Kommentar: Taten statt Worthülsen
10. Juli 2014Die Bundesregierung wird es sich nicht leicht gemacht haben mit dem angekündigten Rauswurf eines hochrangigen Mitarbeiters der US-Botschaft in Berlin. Schließlich ist seit den ersten Enthüllungen des Whistleblowers Edward Snowden über die amerikanischen Spionage-Aktivitäten mehr als ein Jahr vergangen. Seitdem weigert sich die US-Regierung beharrlich, ihrem wichtigsten Verbündeten in Europa auch nur einen Schritt entgegenzukommen. Briefe und Fragen-Kataloge bleiben unbeantwortet, ein No-Spy-Abkommen kommt nicht zustande.
Lange, viel zu lange, ließ sich die Bundesregierung mit fadenscheinigen Informationen abspeisen. Fast schon legendär ist der Auftritt des damaligen Geheimdienst-Koordinators Ronald Pofalla vor dem Parlamentarischen Kontrollgremium für die Geheimdienste (PKG). Der Christdemokrat erklärte die nach dem US-Geheimdienst NSA benannte Affäre kurzerhand für beendet. Aus Überzeugung? Aus kaltschnäuzigem Kalkül, wenige Wochen vor der Bundestagswahl? Egal, es war ein gewaltiger Irrtum. Die Affäre war natürlich alles andere als vorbei. Sie nahm dank der immer neuen Enthüllungen aus dem schier unerschöpflichen Snowden-Fundus erst so richtig Fahrt auf.
Washington ignorierte die Signale
Auf das rasende Tempo der Medienberichte, auf die bohrenden Fragen besorgter Staatsbürger aus Politik und Gesellschaft reagierte die deutsche Regierung geradezu penetrant mit einer Mischung aus Abwiegeln und Verharmlosen. Zum Glück ließen die Kritiker nicht locker. Und als Angela Merkel im Oktober von ihrem angezapften Mobiltelefon erfuhr, setzte auch im Kanzleramt ein zunächst vages Umdenken ein. Abhören unter Freunden, "das geht gar nicht" - dieser Aufschrei von höchster Stelle sollte auch in Washington gehört werden. Er tat es aber nicht.

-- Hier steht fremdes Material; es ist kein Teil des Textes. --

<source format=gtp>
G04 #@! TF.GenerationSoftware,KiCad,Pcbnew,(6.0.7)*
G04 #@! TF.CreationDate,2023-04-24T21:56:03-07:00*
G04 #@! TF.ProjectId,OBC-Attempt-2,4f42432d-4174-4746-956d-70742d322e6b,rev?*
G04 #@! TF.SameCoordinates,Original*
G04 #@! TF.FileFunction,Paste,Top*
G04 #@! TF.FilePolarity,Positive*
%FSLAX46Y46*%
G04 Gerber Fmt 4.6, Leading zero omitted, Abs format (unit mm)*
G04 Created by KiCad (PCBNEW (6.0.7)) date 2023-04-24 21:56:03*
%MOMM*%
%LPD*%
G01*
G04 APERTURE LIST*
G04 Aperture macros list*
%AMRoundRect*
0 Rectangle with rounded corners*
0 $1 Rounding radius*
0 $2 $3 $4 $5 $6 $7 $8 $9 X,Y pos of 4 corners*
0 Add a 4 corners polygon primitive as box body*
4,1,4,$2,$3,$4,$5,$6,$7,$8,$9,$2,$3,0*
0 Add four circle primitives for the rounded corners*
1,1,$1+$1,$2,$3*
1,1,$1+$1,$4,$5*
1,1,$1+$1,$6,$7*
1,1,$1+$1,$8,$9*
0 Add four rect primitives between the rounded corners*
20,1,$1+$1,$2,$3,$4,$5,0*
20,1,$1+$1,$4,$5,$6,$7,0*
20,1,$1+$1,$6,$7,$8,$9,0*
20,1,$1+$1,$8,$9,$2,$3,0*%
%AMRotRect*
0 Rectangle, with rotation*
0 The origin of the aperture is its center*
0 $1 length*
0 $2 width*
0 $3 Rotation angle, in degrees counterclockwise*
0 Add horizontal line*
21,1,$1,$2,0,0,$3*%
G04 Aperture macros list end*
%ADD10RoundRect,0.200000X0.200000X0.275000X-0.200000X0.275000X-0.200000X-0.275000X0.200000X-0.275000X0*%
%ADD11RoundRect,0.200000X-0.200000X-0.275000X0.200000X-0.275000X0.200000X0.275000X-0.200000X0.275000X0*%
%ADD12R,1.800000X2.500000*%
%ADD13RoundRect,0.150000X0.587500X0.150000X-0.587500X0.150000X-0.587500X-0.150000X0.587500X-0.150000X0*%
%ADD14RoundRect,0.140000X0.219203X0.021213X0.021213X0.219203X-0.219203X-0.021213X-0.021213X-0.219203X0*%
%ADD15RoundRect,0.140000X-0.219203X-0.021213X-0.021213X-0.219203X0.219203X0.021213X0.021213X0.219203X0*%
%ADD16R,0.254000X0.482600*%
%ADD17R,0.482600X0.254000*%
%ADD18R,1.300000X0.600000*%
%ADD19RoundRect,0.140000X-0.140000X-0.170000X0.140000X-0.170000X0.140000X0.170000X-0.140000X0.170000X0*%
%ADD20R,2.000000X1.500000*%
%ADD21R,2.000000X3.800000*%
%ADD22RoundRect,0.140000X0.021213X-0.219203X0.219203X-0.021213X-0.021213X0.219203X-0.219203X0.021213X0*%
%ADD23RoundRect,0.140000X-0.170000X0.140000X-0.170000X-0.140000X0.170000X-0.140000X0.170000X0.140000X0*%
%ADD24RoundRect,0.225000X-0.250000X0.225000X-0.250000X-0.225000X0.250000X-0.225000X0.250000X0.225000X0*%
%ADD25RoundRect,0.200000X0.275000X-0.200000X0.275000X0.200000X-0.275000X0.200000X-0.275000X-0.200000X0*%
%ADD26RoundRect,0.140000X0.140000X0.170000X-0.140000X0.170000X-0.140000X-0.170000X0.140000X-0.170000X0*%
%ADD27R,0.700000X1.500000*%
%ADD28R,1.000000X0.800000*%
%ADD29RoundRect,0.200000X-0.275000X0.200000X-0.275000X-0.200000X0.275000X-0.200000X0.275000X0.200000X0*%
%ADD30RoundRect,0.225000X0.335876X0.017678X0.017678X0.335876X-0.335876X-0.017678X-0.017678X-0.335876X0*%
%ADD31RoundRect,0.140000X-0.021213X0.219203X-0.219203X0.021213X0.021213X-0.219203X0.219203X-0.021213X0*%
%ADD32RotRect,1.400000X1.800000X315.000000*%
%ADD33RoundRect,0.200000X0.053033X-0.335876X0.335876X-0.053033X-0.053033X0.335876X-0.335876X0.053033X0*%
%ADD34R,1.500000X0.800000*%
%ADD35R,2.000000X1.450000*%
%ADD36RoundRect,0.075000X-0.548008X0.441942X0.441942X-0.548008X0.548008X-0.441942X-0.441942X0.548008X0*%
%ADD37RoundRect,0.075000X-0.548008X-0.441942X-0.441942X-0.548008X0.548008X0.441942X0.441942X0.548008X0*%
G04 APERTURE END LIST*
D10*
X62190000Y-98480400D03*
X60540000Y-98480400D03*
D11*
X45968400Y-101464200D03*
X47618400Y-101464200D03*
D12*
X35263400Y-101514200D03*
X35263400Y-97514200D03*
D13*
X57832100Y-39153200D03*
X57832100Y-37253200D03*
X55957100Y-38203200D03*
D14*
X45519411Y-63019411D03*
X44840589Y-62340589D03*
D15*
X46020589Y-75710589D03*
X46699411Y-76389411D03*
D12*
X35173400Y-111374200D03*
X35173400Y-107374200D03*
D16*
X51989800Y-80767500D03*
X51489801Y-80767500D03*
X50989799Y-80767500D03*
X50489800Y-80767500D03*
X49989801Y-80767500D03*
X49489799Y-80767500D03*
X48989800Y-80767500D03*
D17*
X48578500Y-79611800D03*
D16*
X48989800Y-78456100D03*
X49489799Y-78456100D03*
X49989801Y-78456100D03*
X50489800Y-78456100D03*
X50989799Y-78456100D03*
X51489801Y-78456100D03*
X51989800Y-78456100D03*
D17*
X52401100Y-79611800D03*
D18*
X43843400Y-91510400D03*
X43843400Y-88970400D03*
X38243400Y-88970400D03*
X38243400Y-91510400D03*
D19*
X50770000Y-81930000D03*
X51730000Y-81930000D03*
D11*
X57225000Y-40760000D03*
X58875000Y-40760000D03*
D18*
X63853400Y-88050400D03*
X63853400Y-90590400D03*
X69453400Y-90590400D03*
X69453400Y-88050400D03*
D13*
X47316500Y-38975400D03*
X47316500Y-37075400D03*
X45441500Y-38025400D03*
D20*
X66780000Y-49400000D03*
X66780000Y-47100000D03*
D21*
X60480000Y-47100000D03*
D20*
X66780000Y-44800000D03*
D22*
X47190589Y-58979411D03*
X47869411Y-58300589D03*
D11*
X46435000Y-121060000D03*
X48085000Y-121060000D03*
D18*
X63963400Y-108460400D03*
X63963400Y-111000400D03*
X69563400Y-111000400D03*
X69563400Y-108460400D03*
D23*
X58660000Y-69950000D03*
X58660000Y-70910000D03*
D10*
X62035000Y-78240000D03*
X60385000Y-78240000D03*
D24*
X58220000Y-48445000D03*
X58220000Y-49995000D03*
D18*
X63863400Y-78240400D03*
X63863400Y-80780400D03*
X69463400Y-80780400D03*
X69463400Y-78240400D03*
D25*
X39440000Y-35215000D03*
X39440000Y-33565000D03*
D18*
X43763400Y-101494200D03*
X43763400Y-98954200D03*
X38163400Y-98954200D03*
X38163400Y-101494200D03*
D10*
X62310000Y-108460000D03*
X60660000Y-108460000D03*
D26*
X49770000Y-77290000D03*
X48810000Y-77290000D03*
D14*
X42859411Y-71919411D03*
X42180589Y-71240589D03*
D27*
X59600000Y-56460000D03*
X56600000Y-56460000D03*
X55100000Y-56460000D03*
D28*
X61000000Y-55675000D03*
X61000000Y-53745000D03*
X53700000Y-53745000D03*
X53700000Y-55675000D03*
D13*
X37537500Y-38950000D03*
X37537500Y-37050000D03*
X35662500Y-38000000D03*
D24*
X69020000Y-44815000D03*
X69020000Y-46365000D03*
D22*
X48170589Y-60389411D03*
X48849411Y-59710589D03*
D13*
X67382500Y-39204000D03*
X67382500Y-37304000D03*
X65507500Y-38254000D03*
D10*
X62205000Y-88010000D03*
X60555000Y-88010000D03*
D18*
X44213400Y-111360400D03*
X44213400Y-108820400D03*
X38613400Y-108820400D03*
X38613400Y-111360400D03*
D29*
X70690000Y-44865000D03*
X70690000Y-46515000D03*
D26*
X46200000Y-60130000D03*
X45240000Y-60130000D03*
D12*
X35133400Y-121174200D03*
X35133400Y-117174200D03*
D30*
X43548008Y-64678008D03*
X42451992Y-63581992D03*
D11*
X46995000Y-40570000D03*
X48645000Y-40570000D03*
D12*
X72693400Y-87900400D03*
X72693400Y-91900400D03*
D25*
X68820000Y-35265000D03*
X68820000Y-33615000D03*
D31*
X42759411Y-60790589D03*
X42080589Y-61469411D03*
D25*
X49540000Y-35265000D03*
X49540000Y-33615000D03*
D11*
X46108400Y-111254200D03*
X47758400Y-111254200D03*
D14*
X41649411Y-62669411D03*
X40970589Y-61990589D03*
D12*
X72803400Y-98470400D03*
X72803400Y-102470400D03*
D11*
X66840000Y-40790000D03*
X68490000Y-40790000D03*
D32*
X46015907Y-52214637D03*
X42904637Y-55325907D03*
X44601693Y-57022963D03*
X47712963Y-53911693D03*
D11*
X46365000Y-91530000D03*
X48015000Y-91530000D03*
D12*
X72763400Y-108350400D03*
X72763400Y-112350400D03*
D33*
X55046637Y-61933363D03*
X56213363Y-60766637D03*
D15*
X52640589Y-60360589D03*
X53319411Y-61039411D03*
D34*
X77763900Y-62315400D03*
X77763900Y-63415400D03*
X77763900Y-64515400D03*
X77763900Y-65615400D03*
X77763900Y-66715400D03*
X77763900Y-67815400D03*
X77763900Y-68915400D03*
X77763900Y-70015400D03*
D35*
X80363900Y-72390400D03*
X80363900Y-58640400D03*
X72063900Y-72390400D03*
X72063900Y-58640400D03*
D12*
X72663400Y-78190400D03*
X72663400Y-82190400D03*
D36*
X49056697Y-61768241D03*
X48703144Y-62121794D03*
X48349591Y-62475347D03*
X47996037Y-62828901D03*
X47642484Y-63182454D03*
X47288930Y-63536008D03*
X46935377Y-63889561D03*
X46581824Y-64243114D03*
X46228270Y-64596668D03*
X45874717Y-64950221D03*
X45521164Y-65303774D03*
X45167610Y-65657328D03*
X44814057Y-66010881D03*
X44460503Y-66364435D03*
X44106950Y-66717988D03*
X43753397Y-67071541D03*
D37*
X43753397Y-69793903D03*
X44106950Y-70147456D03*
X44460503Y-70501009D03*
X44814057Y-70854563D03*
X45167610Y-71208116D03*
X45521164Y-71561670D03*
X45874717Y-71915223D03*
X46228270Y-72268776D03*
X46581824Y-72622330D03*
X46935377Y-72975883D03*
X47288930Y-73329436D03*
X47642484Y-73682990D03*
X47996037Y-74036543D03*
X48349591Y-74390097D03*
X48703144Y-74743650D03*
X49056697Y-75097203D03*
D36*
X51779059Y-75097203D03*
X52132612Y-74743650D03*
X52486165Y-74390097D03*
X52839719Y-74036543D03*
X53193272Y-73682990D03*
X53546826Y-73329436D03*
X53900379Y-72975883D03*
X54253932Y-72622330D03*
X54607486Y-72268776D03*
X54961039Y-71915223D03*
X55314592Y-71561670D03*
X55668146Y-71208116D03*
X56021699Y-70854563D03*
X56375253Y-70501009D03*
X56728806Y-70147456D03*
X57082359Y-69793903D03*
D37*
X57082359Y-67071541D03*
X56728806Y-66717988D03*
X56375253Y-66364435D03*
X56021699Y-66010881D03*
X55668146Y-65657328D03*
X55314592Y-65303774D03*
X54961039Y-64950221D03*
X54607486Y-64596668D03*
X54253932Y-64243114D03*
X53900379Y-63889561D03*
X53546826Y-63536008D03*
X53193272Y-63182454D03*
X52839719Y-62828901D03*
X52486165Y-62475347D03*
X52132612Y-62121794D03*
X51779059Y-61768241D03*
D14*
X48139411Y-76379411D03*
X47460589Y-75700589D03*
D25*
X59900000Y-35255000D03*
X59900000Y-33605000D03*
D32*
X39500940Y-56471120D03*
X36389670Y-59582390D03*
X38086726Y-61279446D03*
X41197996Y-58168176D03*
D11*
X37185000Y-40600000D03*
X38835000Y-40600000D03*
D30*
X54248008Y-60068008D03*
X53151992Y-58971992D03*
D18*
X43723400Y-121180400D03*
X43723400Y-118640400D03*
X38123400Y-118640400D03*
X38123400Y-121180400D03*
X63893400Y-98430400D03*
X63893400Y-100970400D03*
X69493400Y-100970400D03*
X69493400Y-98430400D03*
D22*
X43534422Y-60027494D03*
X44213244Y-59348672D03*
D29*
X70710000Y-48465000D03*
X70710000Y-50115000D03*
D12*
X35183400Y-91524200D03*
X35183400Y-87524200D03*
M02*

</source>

Deshalb soll nun der für die US-Geheimdienste in Deutschland zuständige Diplomat sein Gastland verlassen. Die von der Bundesregierung übermittelte Aufforderung ist mit den Worten Clemens Binningers die "politische Reaktion auf den bislang nicht erkennbaren Aufklärungswillen" der Amerikaner. Binninger ist Vorsitzender des Parlamentarischen Kontrollgremiums, das sich seit dem Beginn der Affäre von der Bundesregierung und den Chefs der deutschen Geheimdienste mehr schlecht als recht informiert fühlte.

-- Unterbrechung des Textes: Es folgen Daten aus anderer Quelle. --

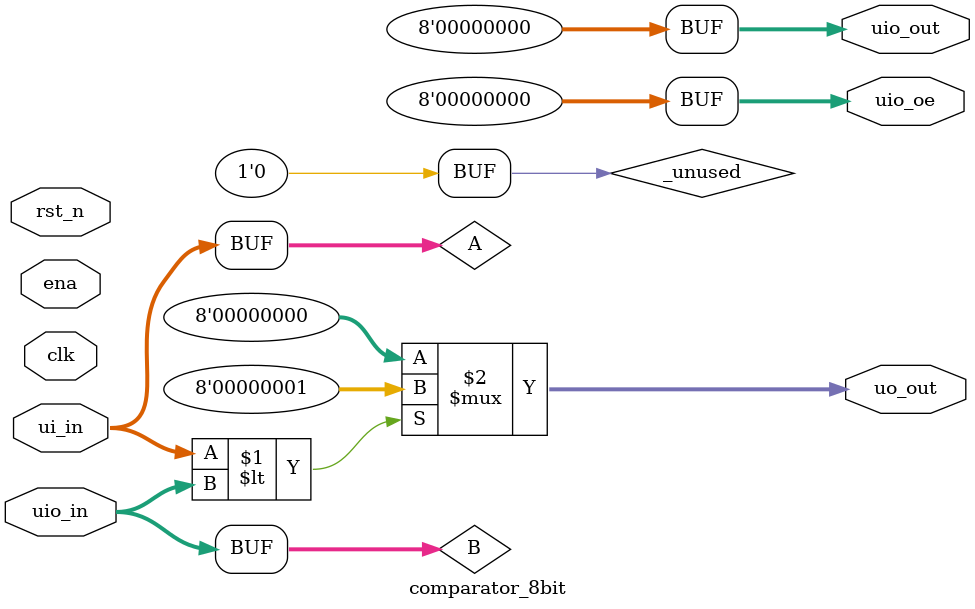
<source format=v>
/*
 * Copyright (c) 2024 Your Name
 * SPDX-License-Identifier: Apache-2.0
 */

`default_nettype none

module tt_um_example (
    input  wire [7:0] ui_in,    // Dedicated inputs
    output wire [7:0] uo_out,   // Dedicated outputs
    input  wire [7:0] uio_in,   // IOs: Input path
    output wire [7:0] uio_out,  // IOs: Output path
    output wire [7:0] uio_oe,   // IOs: Enable path (active high: 0=input, 1=output)
    input  wire       ena,      // always 1 when the design is powered, so you can ignore it
    input  wire       clk,      // clock
    input  wire       rst_n     // reset_n - low to reset
);

  // All output pins must be assigned. If not used, assign to 0.
  assign uo_out  = ui_in + uio_in;  // Example: ou_out is the sum of ui_in and uio_in
  assign uio_out = 0;
  assign uio_oe  = 0;

  // List all unused inputs to prevent warnings
  wire _unused = &{ena, clk, rst_n, 1'b0};

endmodule

module comparator_8bit (
    input  wire [7:0] ui_in,    // Dedicated inputs (A and B combined)
    output wire [7:0] uo_out,   // Dedicated outputs (C)
    input  wire [7:0] uio_in,   // IOs: Input path (not used)
    output wire [7:0] uio_out,  // IOs: Output path (not used)
    output wire [7:0] uio_oe,   // IOs: Enable path (not used)
    input  wire       ena,      // Always 1 when the design is powered (ignored)
    input  wire       clk,      // Clock (ignored for combinational logic)
    input  wire       rst_n     // Reset (ignored for combinational logic)
);

  // Extract A and B from the 8-bit input (assuming lower 8 bits are A, upper 8 bits are B)
  wire [7:0] A = ui_in;
  wire [7:0] B = uio_in;

  // Comparator Logic: If A < B, C[0] = 1; otherwise, C[0] = 0
  assign uo_out = (A < B) ? 8'b00000001 : 8'b00000000; 

  // Unused outputs set to zero
  assign uio_out = 8'b00000000;
  assign uio_oe  = 8'b00000000;

  // Prevent warnings for unused inputs
  wire _unused = &{ena, clk, rst_n, 1'b0};

endmodule

</source>
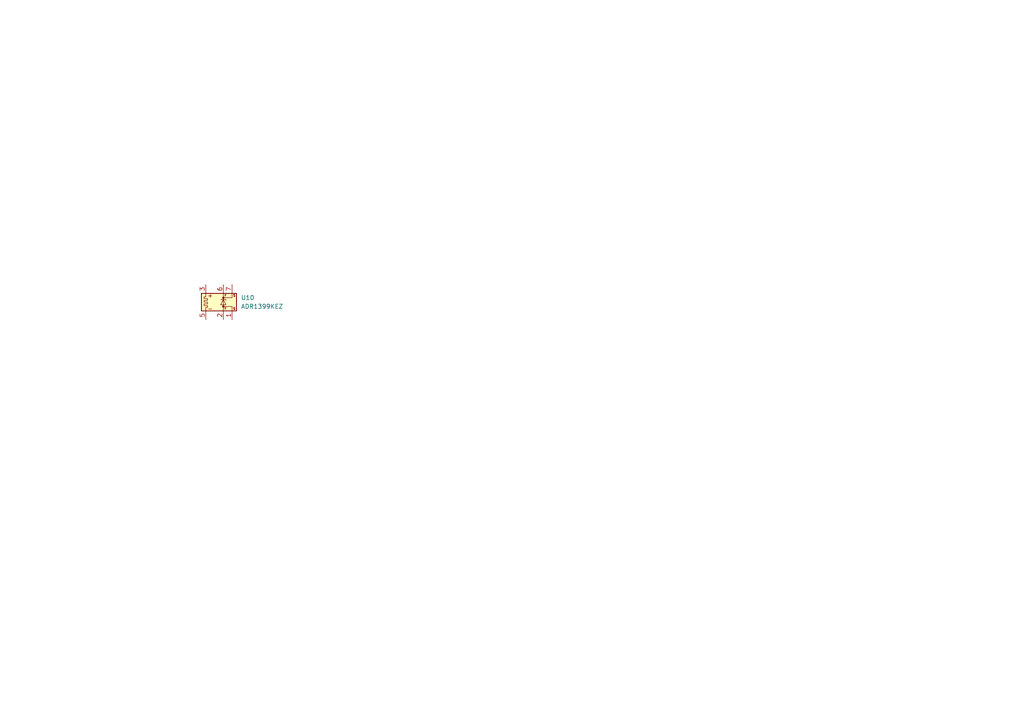
<source format=kicad_sch>
(kicad_sch
	(version 20250114)
	(generator "eeschema")
	(generator_version "9.0")
	(uuid "7bfa5529-c859-4d71-a151-e33eef64ca17")
	(paper "A4")
	
	(symbol
		(lib_id "Reference_Voltage:ADR1399KEZ")
		(at 64.77 87.63 0)
		(unit 1)
		(exclude_from_sim no)
		(in_bom yes)
		(on_board yes)
		(dnp no)
		(fields_autoplaced yes)
		(uuid "97b3a001-3bad-4ef9-a286-e0520b935961")
		(property "Reference" "U10"
			(at 69.85 86.3599 0)
			(effects
				(font
					(size 1.27 1.27)
				)
				(justify left)
			)
		)
		(property "Value" "ADR1399KEZ"
			(at 69.85 88.8999 0)
			(effects
				(font
					(size 1.27 1.27)
				)
				(justify left)
			)
		)
		(property "Footprint" "Package_LCC:Analog_LCC-8_5x5mm_P1.27mm"
			(at 64.77 94.615 0)
			(effects
				(font
					(size 1.27 1.27)
				)
				(hide yes)
			)
		)
		(property "Datasheet" "https://www.analog.com/media/en/technical-documentation/data-sheets/adr1399.pdf"
			(at 64.77 96.52 0)
			(effects
				(font
					(size 1.27 1.27)
				)
				(hide yes)
			)
		)
		(property "Description" "Oven-Compensated, Buried Zener, 7.05 V Voltage Reference, LCC-8"
			(at 64.77 87.63 0)
			(effects
				(font
					(size 1.27 1.27)
				)
				(hide yes)
			)
		)
		(pin "6"
			(uuid "71210e90-8f21-45c7-90c1-9ef740f56fdf")
		)
		(pin "3"
			(uuid "55476f89-ebf4-49cf-95b8-e556eb7d0958")
		)
		(pin "2"
			(uuid "c0d07a8f-9acc-4700-86d6-f7845d8e38c6")
		)
		(pin "5"
			(uuid "dc623942-7427-4534-ac56-632327e9eda4")
		)
		(pin "4"
			(uuid "54f97df1-e1d5-40da-b42c-515bbd1bb677")
		)
		(pin "1"
			(uuid "6143a120-9a1e-4a17-830e-4d52c4aa24b9")
		)
		(pin "7"
			(uuid "771f3166-513e-489a-bcb9-8c47cf036e9d")
		)
		(pin "8"
			(uuid "6340fedb-01ab-43c0-af08-c7a83b1d3a4d")
		)
		(instances
			(project ""
				(path "/e30159e7-fecb-4b08-a9fd-8c0b6565f013/e382cca3-340a-4115-b733-1d21769b9a67/40ee723a-4bed-42db-bfa8-bbbbb28f1aea"
					(reference "U10")
					(unit 1)
				)
			)
		)
	)
)

</source>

Die jüngsten Spionage-Fälle brachten das Fass zum Überlaufen
Das PKG darf die neue Entschlossenheit der politisch Verantwortlichen auch als Erfolg für sich verbuchen. Denn das Gremium hat trotz aller parteipolitischen Differenzen zwischen ihren Mitgliedern keinen Zweifel an seinem Aufklärungswillen gelassen. Ähnliches gilt für den NSA-Untersuchungsausschuss des Bundestages. Letztlich war es vielleicht sogar die Summe der Empörung aus dem Parlament und auf der Straße, die das Einlenken der Regierung auslöste.
Die jüngst bekannt gewordenen mutmaßlichen Spionage-Fälle beim Bundesnachrichtendienst und im Verteidigungsministerium waren nur der letzte Tropfen, der das Fass zum Überlaufen brachte. Als Grund für den Rauswurf des Diplomaten taugen sie bei näherer Betrachtung jedenfalls kaum. Die von den Beschuldigten an die USA weitergereichten Informationen sollen nämlich aus einem "nicht sehr brisanten Bereich" stammen, behauptet Geheimdienst-Kontrolleur Binninger. Und Bundesinnenminister Thomas de Maizière (CDU) setzt noch einen drauf und bezeichnet die verratenen Informationen als "lächerlich".
Merkel zeigt endlich Zähne
In diesem Lichte betrachtet wirkt die Ausreise-Aufforderung an den US-Diplomaten sogar übertrieben und unverhältnismäßig. Und dennoch ist die Maßnahme der Bundesregierung sehr zu begrüßen. Es ist die erste beeindruckende Reaktion auf eine skandalöse Spionage-Affäre, die der engste transatlantische Partner arrogant aussitzen wollte. Damit ist es jetzt definitiv vorbei, weil die bislang so hasenfüßige Bundeskanzlerin endlich Zähne zeigt. Die Zeit der Worthülsen gehört (hoffentlich) der Vergangenheit an.